By Zheng Chunrong Source: Global Times Published: 2020/7/22 21:58:40

Illustration: Chen Xia/GT

Germany has recently taken over the rotating presidency of the Council of the European Union (EU)  amid a devastated global economy. It is highly anticipated that Germany will lead the European Union out of the pandemic crisis and gain progress in economic resumption. 

With a less united Europe and loosened ties with the US, shoring up China-EU cooperation may become a highlight for the new Germany-led EU.

After five days of tough negotiations, EU members finally agreed on a 750 billion euro ($858 billion) coronavirus recovery aid package. The marathon negotiations, however, portended that the "make Europe strong again" goal will be anything but an easy campaign for the new EU host state.

EU members have seen a growing imbalance over recent years, leading to varying levels of capability in dealing with the pandemic and the following economic recovery. With declining cohesion within the framework, various difficult negotiations are obstructing the EU's recovery path.

A Merkel-led Germany has shown a trend of distancing itself from the US due to the Trump administration's transactional diplomacy and Trump's constant withdrawals from international organizations.

German senior officials' recent notion has shown that Germany would not follow US schemes to attack China over issues related to the Hong Kong Special Administrative Region. And it has remained its stance on strategic partnership with China.

With Germany at the helm, it is expected that a post-Brexit EU could be more independent in strategy in the face of US threats or cajolement. Based on EU members' essential interests, the EU may be inclined to seek a balance between China and the US, and promote different issues separately rather than simply pick a side.

In the current uncertain international environment, the urgency of strengthening China-EU relations has been recognized by both sides. And there are plenty of sectors in which cooperation could be enhanced for the mutual benefit of both sides. 

The EU has now embarked on a green and digital economic transformation path, and is striving to transform post-pandemic economic recovery into a driving force for the EU's economic structural transformation, in which Germany has played an active role. Meanwhile, China has great demand for climate protection cooperation and experience exchanges with Germany and Europe. And although they have taken different paths, the digital transformations of China and Europe possess high complementarity.

Other potential areas for cooperation include the implementation of the Paris Agreement, tackling global climate change, and artificial intelligence.

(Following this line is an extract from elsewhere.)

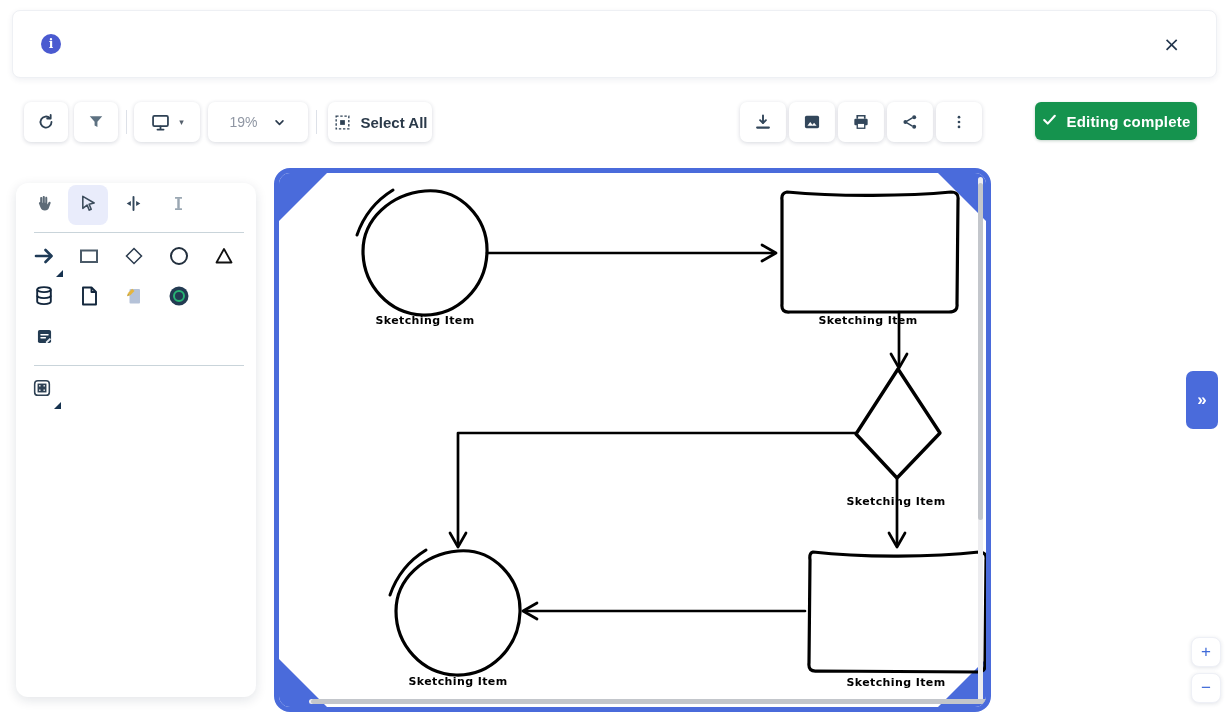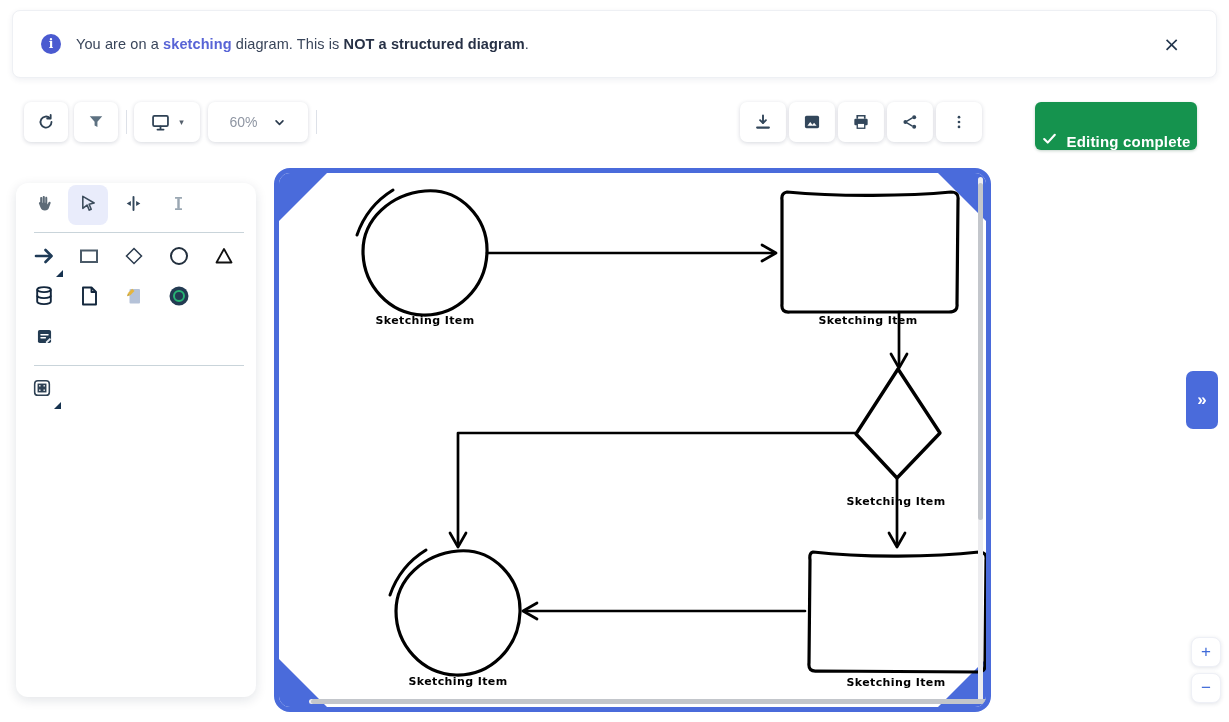"You are on a sketching" div.banner-text { html: <div><span>You are on a </span><span>sketching</span><span> diagram. This is </span><span>NOT a structured diagram</span><span>.</span></div> -> none }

With the COVID-19 pandemic still spreading across the world, the two sides could also join hands to research and develop vaccines.

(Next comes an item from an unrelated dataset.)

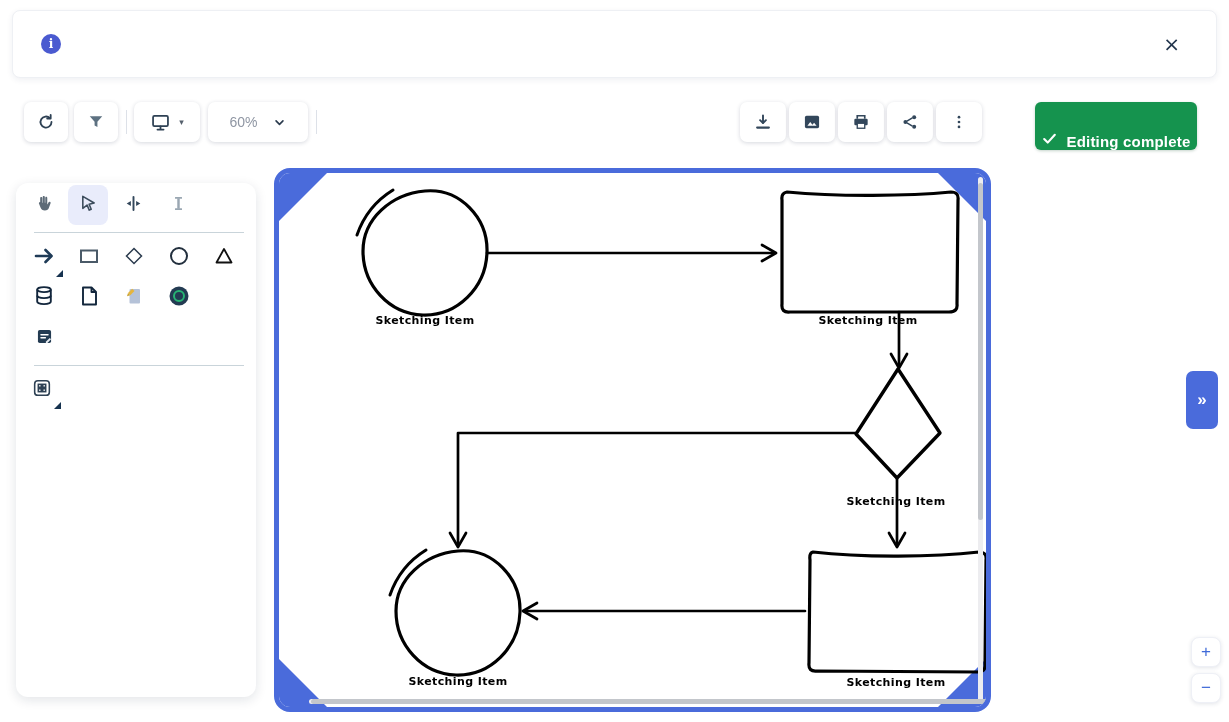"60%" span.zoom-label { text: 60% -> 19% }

Though it will not be an easy task for EU members to effectively band together to develop independent strategies, and though there remain cognitive differences in China-EU relations, China and the EU have remained committed to resolving differences through constructive dialogue.

It is expected that the China-EU bilateral investment treaty will be concluded soon, and EU members will benefit more from China's further opening-up, which will be particularly important for the EU in the post-pandemic era.

The author is director of the German Studies Center at Tongji University.